The president's visit comes at a critical time in the battleground state. While Mr. Biden flipped Georgia in 2020, if the election were held today, a recent New York Times/Siena poll showed him losing to Trump by 10 points, as both candidates try to shore up support with Black voters.
Sunday's speech will culminate a four-day span during which Mr. Biden will concentrate on reaching Black communities. On Thursday, Mr. Biden met privately with plaintiffs from the Brown v. Board of Education case that barred legal segregation of America's public schools. The following day, Mr. Biden will address an NAACP gathering commemorating the 70th anniversary of the landmark decision.
Many younger Black people have identified with the Palestinian cause and have at times drawn parallels between Israeli rule of the Palestinian territories and South Africa's now-defunct apartheid system and abolished Jim Crow laws in the U.S. Israel rejects claims that its system of laws for Palestinians constitutes apartheid.

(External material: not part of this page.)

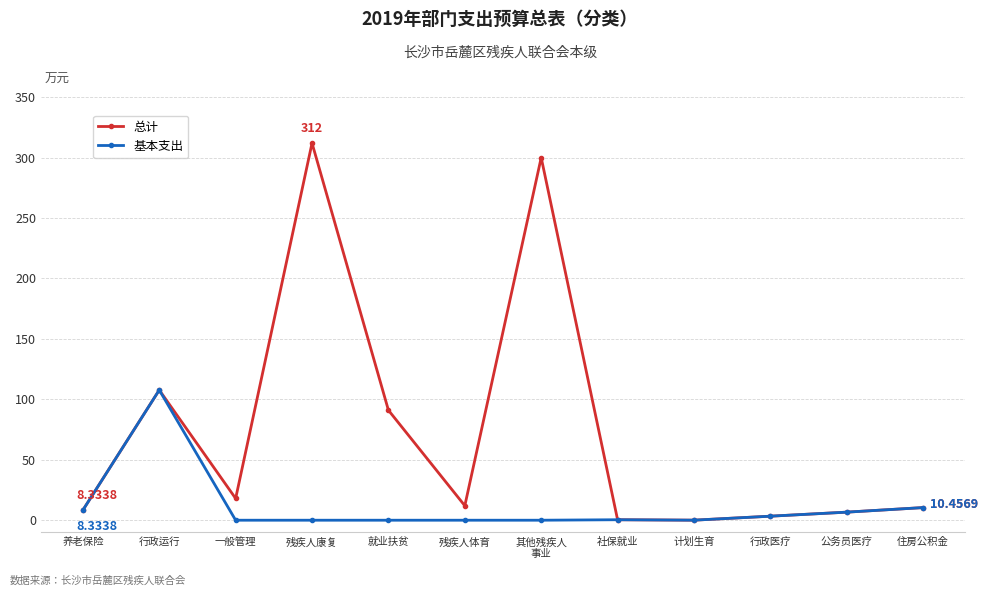

What is the label of the 11th point from the left?

公务员医疗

"I think that the president will do himself good if he does not duck that, especially when you think about the audience that he will be speaking to directly and to the nation," Thomas told the AP.
Blowback at Morehouse started even before Thomas publicly announced Mr. Biden was coming. Faculty sent executives a letter of concern, prompting an online town hall. Alumni gathered several hundred signatures to urge that Thomas rescind Mr. Biden's invitation. The petition called the invitation antithetical to the pacifism Martin Luther King Jr., a Morehouse alumnus, expressed when opposing the Vietnam War.
Some students note that leaders of Morehouse and other HBCUs did not always support King and other Civil Rights activists who are venerated today. Morehouse, for instance, expelled the actor Samuel L. Jackson in 1969 after he and other students held Morehouse trustees, including King's father, in a campus building as part of demanding curriculum changes and the appointment of more Black trustees.
Students organized two recent protests across the Atlanta University Center, a consortium of historically Black institutions in Atlanta that includes Morehouse.
"Our institution is supporting genocide, and we turn a blind eye," said Nyla Broddie, a student at Spelman College, which is part of the AUC. Brodie argued Mr. Biden's Israel policy should be viewed in the broader context of U.S. foreign policy and domestic police violence against Black Americans.
Thomas told the AP he "feels very positive about graduation" and that "not one" Morehouse senior — there are about 500 at the all-male private school — has opted out of participating.
"That's not to say that the sentiments about what's going on in Gaza don't resonate with people in our community," Thomas said.
Thomas met privately with students as did several trustees. The Morehouse Alumni Association hosted a student town hall, featuring at least one veteran of the Atlanta Student Movement, a Civil Rights-era organization.
But there was a consistent message: Uninviting the president of the United States was not an option. When students raised questions about endowment investments in Israel and U.S. defense contractors, they said they were told the relevant amounts are negligible, a few hundred thousand dollars in mutual funds.
HBCUs have not seen the crackdowns on protests from law enforcement like those at Columbia University in New York City and the University of California, Los Angeles. However, Morehouse and the AUC have seen peaceful demonstrations, petitions and private meetings among campus stakeholders. Xavier University, a historically Black university in Louisiana, withdrew its commencement invitation for U.N. Ambassador Linda Thomas-Greenfield, citing a desire among students "to enjoy a commencement ceremony free of disruptions."